**What you should do**
What appears from the first line of the records below through the line containing "documented in the" must be reproduced verbatim.

**Exercise material**

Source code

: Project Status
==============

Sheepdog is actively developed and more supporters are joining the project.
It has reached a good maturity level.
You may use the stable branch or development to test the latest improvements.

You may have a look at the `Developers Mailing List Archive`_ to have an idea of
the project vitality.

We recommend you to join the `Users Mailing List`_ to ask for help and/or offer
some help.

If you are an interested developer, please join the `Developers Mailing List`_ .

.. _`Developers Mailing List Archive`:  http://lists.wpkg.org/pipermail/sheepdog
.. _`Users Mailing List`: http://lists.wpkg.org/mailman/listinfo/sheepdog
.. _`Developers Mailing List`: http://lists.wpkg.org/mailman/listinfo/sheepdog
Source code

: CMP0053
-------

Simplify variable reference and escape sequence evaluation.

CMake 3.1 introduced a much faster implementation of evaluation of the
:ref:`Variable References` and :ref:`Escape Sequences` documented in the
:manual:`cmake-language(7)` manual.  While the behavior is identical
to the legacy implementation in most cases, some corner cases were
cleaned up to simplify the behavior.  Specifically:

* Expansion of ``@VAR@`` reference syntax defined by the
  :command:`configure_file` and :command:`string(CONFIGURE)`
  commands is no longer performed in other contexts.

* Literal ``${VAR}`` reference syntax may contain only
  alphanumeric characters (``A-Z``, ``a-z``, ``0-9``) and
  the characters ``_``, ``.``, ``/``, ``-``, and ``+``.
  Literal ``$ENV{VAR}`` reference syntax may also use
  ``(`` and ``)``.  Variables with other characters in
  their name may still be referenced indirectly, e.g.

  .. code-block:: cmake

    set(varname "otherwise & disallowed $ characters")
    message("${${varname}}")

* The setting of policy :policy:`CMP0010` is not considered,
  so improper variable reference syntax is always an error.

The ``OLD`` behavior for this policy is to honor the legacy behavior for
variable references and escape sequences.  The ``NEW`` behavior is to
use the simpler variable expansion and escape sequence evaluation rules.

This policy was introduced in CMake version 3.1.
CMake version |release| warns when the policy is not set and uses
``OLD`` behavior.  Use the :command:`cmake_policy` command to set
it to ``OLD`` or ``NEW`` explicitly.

**Solution to this exercise**
Source code

: Project Status
==============

Sheepdog is actively developed and more supporters are joining the project.
It has reached a good maturity level.
You may use the stable branch or development to test the latest improvements.

You may have a look at the `Developers Mailing List Archive`_ to have an idea of
the project vitality.

We recommend you to join the `Users Mailing List`_ to ask for help and/or offer
some help.

If you are an interested developer, please join the `Developers Mailing List`_ .

.. _`Developers Mailing List Archive`:  http://lists.wpkg.org/pipermail/sheepdog
.. _`Users Mailing List`: http://lists.wpkg.org/mailman/listinfo/sheepdog
.. _`Developers Mailing List`: http://lists.wpkg.org/mailman/listinfo/sheepdog
Source code

: CMP0053
-------

Simplify variable reference and escape sequence evaluation.

CMake 3.1 introduced a much faster implementation of evaluation of the
:ref:`Variable References` and :ref:`Escape Sequences` documented in the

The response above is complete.